In recent years, autism heritability has been the focus of intense research, and a number of autism susceptibility genes and loci have been identified. This progress has allowed researchers to generate mouse models that carry relevant mutations, providing a biological system for dissecting the circuit, cellular and molecular mechanisms underlying autism-associated changes in brain development.

Over the past two years, Pavel Osten’s team at Cold Spring Harbor Laboratory in New York has focused on the development of an automated method called serial two-photon (STP) tomography, which integrates two-photon microscopy and tissue sectioning to achieve high-throughput fluorescence imaging of whole mouse brains. The researchers established this method for whole-brain tracing of neural connections and mapping of brain activation related to genetic expression.

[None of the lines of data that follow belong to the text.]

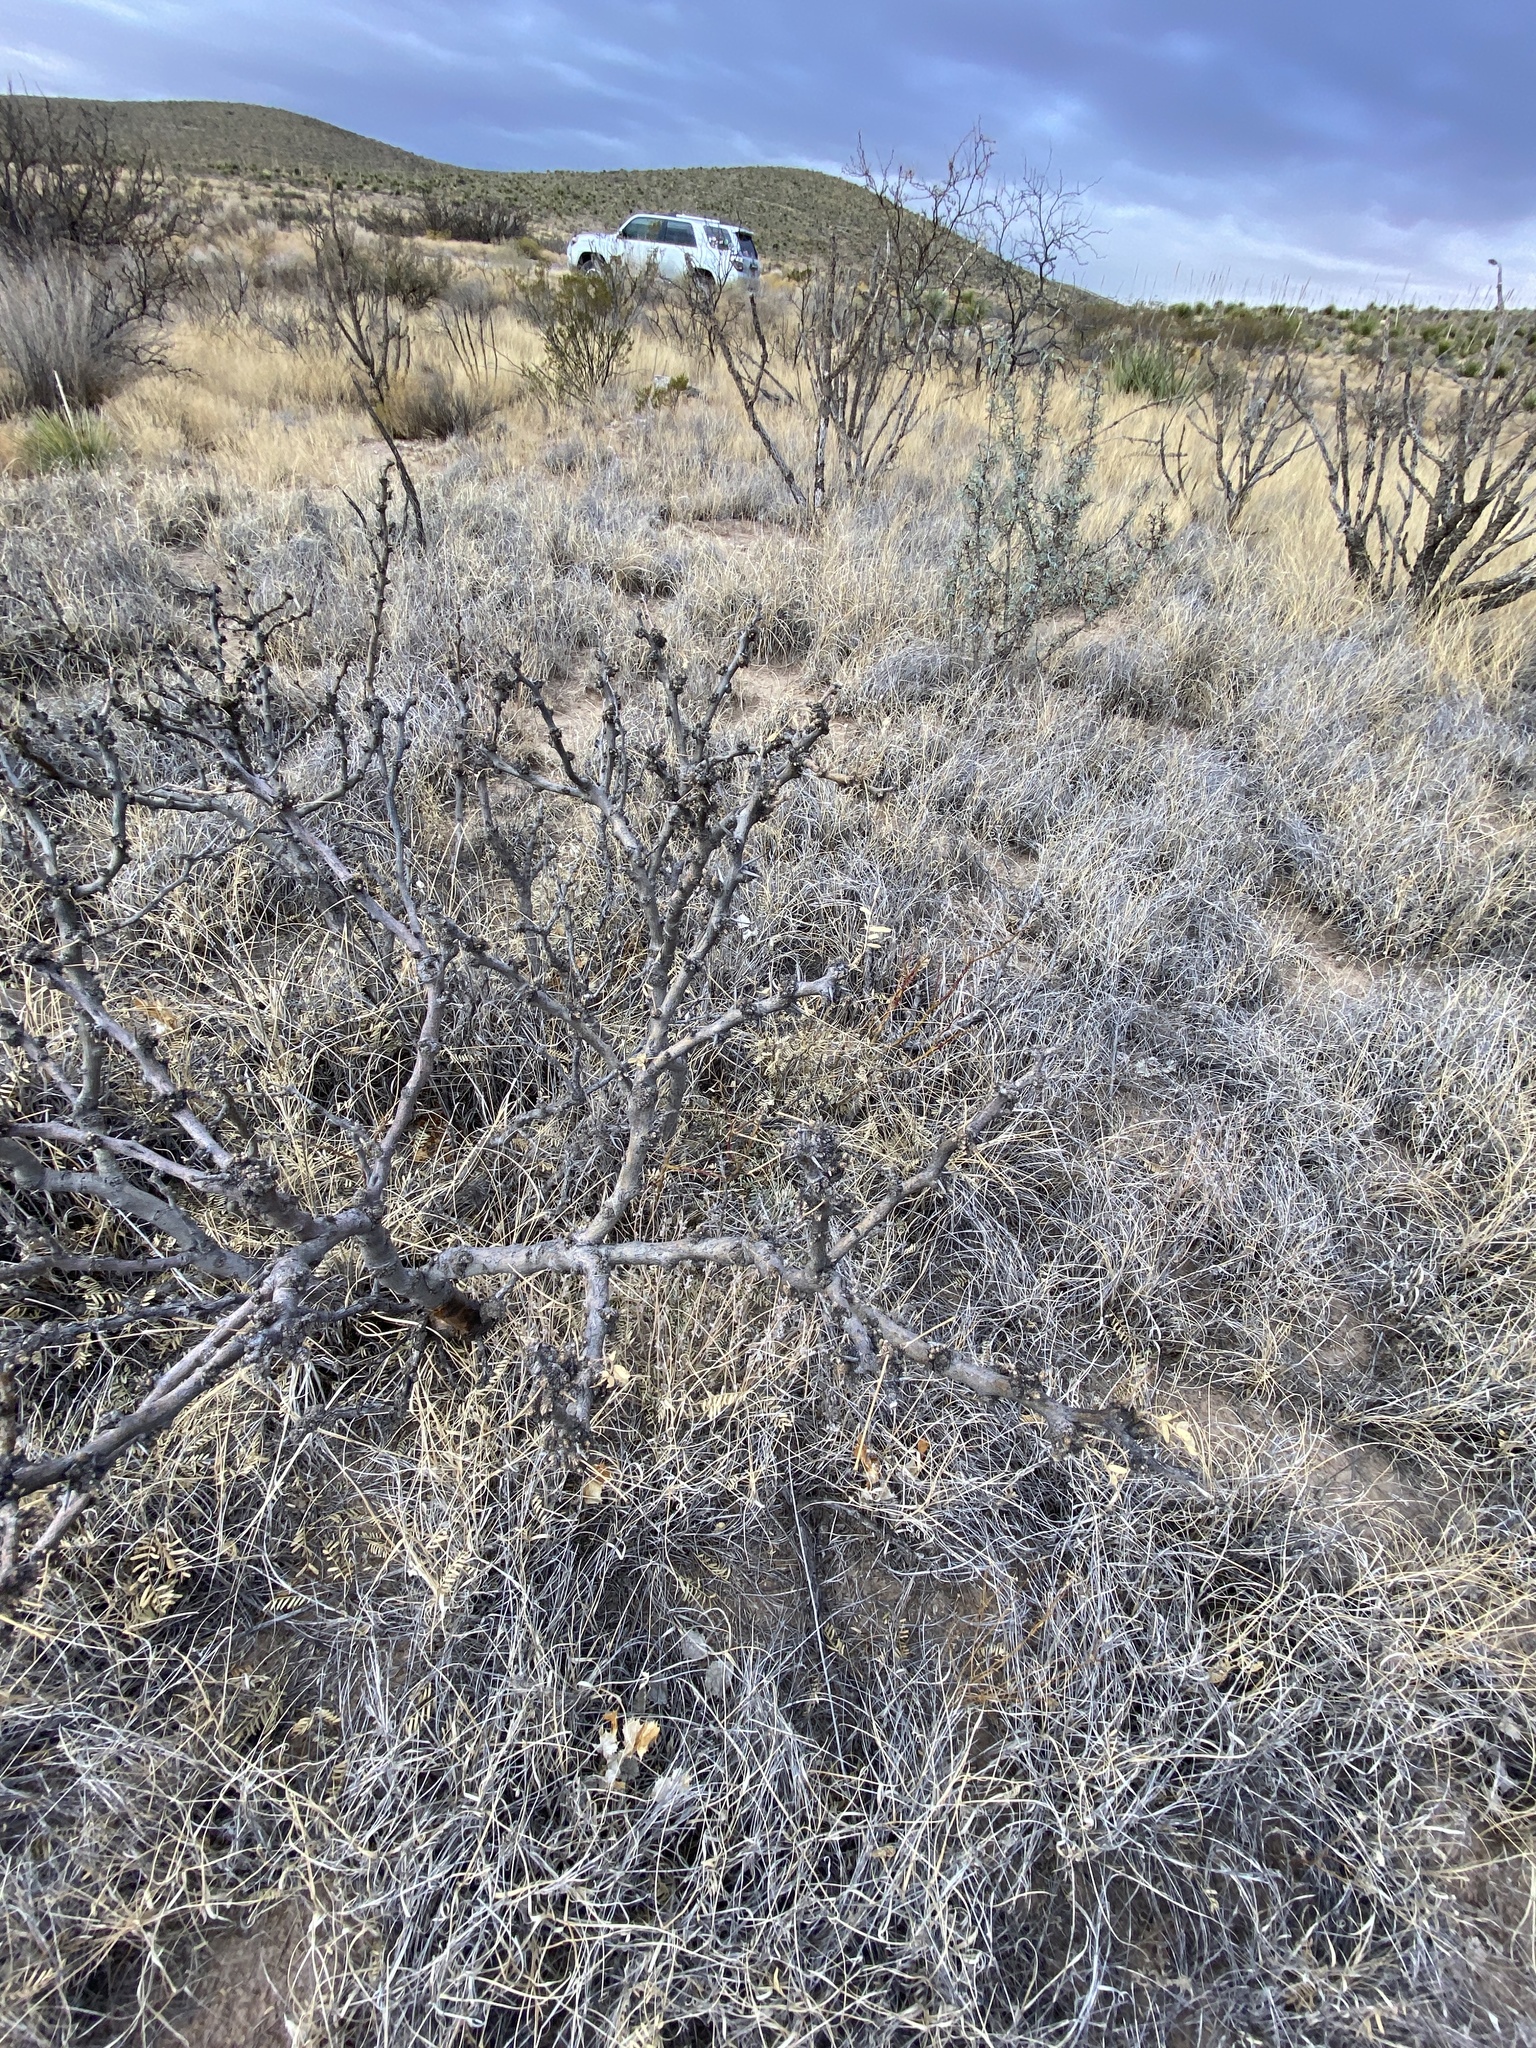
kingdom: Plantae
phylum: Tracheophyta
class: Magnoliopsida
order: Fabales
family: Fabaceae
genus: Prosopis
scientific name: Prosopis glandulosa
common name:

Osten and his colleagues are studying the brain circuits of mice engineered to carry either the deletion or reciprocal duplication of a chromosomal region homologous to the human 16p11.2 locus, one of the best-characterized genetic regions associated with autism. They plan to use whole-brain screening by STP tomography to search for brain areas and circuits with abnormal activation during social behavior and in response to an imbalance of brain excitation and inhibition.

These studies may be complemented with anatomical, immuno-histochemical and electrophysiological experiments that can determine cell types and analyze intrinsic and synaptic properties of neurons in the brain regions of interest. The combination of brain-wide and region-specific methods should enable the researchers to identify autism-relevant functional and structural changes in the mouse brain. Their ultimate goal is to use the results to formulate hypotheses for the development and testing of therapeutic strategies for autism and related neurodevelopmental disorders.